First Lady urges women to be role models of peace

FIRST Lady Esther Lungu says strong families are a foundation of vibrant communities in  society and has implored women to be prayerful as the country goes to the polls.

Ms Lungu said that strong families make stable communities with high moral values that help prevent vices such as immorality, child marriage and gender based violence.

She said this yesterday after launching the national Anglican 80 years of Mothers’ Union existence in Zambia whose theme was, “Celebrating 80 years of spiritual growth and impacting communities with holistic programmes”.

The First Lady encouraged women to be role models of peace and to remain prayerful even as the nation goes to the polls on August 11, 2016 stating that it was women, girls and children that suffer the most in times of strife.

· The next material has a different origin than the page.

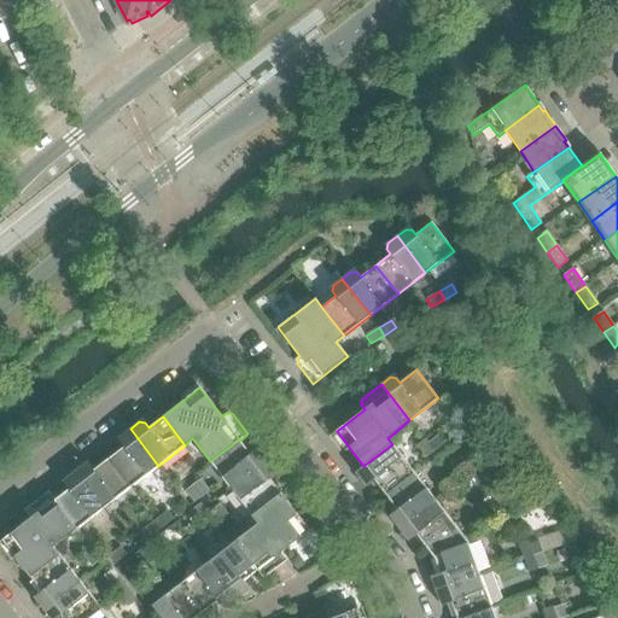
[(158,466),(130,429),(121,436),(121,442),(124,447),(109,459),(130,487),(158,466)]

“Mothers let us be role models of peace; it is women, girls and children that suffer the most in times of strife. As we go into the election period, let us remain prayerful as a nation. May God guide and lead us,” she said.

Ms Lungu thanked the Anglican Church for its work that was supplementing Government’s effort through various projects around the country such as supporting orphans, youth empowerment, counselling as well as skills training to uplifting the livelihoods of the underprivileged in society.

She said that time was ripe for women to stand up and be counted as key partners in the development process and that they should rise above obstacles that hinder them to achieve their goals.

“Fellow women the time is now ripe for us to stand up and be counted as responsible citizens who can add value to our beloved country.

‘‘Women can rise above obstacles that hinder their desire to thrive and be counted as key partners in the development process,” she said.

Ms Lungu said that the Mothers Union is a worldwide organisation that was founded by Ms Mary Sumner in 1976 and that her work speaks volumes of her vision to help mothers and children to ensure that they were brought up in the teachings of Christ and that her teachings remain relevant even today.

Earlier, there was a march past from of Anglican women from Chaisa filling station to the OYDC.

Mothers’ Union worldwide president Lynne Tembey urged women to use their gifts effectively for the benefit of their communities and be sources of hope.

And Anglican bishop of Central Africa Albert Chama’s wife said that Ms Lungu was a true Christian who was using her status to help women and the girl child realise their dream.

Ms Chama said that women were encouraged each time they saw Ms Lungu go about her work helping the underprivileged in society and being an advocate against child marriage.